◆ **Assignment**:
Print each line from the start of the records below up through the line where "camera: 30 degrees right, 0 degrees up" is found, exactly as given.

□ □ □ □ □

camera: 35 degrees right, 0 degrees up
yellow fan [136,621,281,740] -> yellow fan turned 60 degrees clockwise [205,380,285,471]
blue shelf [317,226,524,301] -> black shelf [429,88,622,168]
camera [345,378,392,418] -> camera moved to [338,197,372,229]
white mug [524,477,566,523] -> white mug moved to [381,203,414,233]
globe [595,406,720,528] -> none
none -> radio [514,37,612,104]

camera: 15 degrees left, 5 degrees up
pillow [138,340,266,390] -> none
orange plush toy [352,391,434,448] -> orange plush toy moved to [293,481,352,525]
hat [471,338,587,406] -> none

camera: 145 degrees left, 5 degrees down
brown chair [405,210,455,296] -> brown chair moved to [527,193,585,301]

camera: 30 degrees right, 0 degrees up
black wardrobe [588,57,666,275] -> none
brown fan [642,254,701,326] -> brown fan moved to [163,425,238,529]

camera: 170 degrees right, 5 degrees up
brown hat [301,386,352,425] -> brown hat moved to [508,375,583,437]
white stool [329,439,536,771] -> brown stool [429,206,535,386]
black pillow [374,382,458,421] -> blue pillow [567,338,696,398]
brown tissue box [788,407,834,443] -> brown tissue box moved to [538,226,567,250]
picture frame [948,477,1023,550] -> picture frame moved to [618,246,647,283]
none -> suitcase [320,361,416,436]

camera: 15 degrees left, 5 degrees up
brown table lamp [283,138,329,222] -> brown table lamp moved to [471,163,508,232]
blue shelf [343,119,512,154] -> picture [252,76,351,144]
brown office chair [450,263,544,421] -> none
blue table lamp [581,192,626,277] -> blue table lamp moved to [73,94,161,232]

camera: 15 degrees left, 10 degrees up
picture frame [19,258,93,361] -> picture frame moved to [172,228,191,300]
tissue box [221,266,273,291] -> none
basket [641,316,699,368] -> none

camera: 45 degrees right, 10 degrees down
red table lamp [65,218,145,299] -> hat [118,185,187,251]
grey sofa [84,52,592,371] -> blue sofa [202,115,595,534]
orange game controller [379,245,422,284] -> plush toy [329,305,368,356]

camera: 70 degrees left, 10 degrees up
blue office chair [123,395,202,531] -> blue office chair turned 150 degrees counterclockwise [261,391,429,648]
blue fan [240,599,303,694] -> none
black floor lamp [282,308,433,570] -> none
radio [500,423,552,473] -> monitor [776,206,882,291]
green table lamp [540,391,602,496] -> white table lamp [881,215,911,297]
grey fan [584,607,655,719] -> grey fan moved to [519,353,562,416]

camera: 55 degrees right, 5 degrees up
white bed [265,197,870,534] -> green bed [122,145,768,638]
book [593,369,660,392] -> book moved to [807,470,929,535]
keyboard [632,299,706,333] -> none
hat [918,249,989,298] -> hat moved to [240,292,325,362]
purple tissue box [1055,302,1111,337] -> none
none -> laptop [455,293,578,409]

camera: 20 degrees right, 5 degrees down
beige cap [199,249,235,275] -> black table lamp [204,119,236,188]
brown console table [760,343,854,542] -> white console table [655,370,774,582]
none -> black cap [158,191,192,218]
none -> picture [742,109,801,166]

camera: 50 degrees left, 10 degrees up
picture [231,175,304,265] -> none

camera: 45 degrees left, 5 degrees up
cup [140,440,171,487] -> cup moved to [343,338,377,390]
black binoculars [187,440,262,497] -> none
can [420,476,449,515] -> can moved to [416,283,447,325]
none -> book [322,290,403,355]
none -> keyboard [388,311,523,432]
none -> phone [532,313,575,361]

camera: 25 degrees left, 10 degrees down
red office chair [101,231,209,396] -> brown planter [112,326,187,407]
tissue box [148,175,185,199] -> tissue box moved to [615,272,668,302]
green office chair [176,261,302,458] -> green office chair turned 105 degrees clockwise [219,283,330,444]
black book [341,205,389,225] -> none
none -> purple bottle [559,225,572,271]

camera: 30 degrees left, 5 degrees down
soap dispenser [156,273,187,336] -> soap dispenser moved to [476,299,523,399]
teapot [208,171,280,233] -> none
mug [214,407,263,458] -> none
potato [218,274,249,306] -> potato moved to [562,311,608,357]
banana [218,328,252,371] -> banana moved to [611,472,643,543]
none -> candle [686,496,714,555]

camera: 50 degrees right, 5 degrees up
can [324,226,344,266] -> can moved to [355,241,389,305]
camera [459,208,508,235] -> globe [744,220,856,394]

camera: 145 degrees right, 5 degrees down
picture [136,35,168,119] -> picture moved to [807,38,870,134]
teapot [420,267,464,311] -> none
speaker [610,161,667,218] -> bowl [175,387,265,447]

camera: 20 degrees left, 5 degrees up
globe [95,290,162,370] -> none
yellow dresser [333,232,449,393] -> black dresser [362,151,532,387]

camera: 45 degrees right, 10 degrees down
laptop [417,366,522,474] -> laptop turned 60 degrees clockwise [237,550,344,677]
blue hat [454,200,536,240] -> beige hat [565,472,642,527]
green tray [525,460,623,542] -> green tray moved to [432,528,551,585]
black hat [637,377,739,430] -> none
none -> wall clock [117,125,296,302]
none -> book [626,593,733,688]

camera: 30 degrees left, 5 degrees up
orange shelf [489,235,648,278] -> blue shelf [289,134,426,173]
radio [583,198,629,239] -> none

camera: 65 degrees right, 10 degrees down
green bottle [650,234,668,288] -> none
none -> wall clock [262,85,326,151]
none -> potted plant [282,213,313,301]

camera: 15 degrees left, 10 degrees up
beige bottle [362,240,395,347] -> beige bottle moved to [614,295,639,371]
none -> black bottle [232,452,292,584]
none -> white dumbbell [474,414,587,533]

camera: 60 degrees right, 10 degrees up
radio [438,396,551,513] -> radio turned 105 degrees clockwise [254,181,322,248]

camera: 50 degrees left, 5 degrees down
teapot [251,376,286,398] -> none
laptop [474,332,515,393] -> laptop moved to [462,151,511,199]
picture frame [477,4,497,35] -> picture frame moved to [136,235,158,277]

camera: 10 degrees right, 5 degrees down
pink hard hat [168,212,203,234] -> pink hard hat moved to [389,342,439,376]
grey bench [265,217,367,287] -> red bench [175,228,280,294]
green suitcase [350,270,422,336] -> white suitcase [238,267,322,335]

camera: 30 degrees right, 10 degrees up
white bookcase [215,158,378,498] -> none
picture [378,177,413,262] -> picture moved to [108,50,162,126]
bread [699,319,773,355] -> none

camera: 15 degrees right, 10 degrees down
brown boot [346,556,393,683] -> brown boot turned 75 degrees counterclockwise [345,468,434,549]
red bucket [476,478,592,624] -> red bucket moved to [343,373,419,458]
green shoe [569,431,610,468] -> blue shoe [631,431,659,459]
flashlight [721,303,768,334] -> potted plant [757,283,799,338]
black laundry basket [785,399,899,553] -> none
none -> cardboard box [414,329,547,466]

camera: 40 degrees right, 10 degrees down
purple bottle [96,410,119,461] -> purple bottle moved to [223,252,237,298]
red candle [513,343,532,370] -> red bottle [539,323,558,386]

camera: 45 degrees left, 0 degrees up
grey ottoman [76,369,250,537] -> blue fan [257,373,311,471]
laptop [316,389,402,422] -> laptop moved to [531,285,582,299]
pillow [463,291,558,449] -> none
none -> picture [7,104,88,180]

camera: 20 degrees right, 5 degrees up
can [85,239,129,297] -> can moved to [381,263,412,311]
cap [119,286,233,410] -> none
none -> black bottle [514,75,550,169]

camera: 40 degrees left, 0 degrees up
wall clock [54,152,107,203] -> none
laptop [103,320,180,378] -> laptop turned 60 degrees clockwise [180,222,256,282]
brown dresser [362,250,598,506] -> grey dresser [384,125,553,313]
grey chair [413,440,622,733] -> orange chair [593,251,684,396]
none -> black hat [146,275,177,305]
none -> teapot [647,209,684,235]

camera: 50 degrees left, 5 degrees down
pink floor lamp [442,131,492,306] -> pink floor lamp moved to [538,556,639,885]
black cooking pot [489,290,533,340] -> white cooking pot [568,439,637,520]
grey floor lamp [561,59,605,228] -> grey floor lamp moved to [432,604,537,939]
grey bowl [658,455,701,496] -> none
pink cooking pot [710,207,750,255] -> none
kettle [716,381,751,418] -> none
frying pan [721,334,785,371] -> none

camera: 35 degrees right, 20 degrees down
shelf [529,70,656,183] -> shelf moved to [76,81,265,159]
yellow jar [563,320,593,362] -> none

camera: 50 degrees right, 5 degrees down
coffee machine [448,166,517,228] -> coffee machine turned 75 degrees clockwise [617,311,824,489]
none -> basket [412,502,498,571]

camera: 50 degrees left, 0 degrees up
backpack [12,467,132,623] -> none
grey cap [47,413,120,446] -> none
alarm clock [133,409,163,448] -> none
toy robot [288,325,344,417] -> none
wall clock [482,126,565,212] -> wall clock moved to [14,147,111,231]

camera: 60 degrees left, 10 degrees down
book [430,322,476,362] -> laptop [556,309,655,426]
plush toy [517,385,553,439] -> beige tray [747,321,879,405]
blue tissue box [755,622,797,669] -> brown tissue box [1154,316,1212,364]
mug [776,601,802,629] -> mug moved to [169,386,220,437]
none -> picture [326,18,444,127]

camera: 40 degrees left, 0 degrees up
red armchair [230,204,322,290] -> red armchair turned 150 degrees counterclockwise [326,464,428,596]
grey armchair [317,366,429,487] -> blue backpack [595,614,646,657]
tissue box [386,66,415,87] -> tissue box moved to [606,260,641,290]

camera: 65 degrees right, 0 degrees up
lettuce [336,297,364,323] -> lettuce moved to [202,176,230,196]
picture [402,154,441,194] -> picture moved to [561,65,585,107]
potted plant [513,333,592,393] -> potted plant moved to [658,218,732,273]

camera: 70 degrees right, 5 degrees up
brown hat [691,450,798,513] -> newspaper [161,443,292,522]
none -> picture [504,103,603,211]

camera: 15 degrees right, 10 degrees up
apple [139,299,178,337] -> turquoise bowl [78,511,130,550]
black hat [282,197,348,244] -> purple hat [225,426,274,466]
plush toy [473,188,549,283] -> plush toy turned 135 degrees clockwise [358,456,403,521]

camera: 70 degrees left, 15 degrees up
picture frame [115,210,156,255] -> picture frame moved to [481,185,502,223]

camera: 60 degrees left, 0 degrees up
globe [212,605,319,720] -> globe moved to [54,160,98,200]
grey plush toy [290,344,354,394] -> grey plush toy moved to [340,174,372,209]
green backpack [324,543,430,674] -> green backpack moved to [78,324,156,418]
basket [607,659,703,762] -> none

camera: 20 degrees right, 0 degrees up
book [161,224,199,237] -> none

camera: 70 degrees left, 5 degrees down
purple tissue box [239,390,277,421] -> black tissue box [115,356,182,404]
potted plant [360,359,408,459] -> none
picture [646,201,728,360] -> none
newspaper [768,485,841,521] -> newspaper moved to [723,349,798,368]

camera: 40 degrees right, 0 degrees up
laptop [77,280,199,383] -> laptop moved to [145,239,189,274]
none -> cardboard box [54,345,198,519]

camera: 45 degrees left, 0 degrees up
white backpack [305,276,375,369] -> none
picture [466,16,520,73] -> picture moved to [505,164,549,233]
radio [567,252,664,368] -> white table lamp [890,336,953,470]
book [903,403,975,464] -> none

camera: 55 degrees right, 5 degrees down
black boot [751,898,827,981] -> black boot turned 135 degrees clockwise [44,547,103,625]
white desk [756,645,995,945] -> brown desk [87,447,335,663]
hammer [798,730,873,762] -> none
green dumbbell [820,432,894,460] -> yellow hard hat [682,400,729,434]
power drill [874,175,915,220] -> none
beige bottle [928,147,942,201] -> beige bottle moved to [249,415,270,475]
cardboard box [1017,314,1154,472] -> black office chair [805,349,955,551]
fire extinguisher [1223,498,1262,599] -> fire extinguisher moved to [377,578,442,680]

□ □ □ □ □

◆ **Output of the exercise**:
camera: 35 degrees right, 0 degrees up
yellow fan [136,621,281,740] -> yellow fan turned 60 degrees clockwise [205,380,285,471]
blue shelf [317,226,524,301] -> black shelf [429,88,622,168]
camera [345,378,392,418] -> camera moved to [338,197,372,229]
white mug [524,477,566,523] -> white mug moved to [381,203,414,233]
globe [595,406,720,528] -> none
none -> radio [514,37,612,104]

camera: 15 degrees left, 5 degrees up
pillow [138,340,266,390] -> none
orange plush toy [352,391,434,448] -> orange plush toy moved to [293,481,352,525]
hat [471,338,587,406] -> none

camera: 145 degrees left, 5 degrees down
brown chair [405,210,455,296] -> brown chair moved to [527,193,585,301]

camera: 30 degrees right, 0 degrees up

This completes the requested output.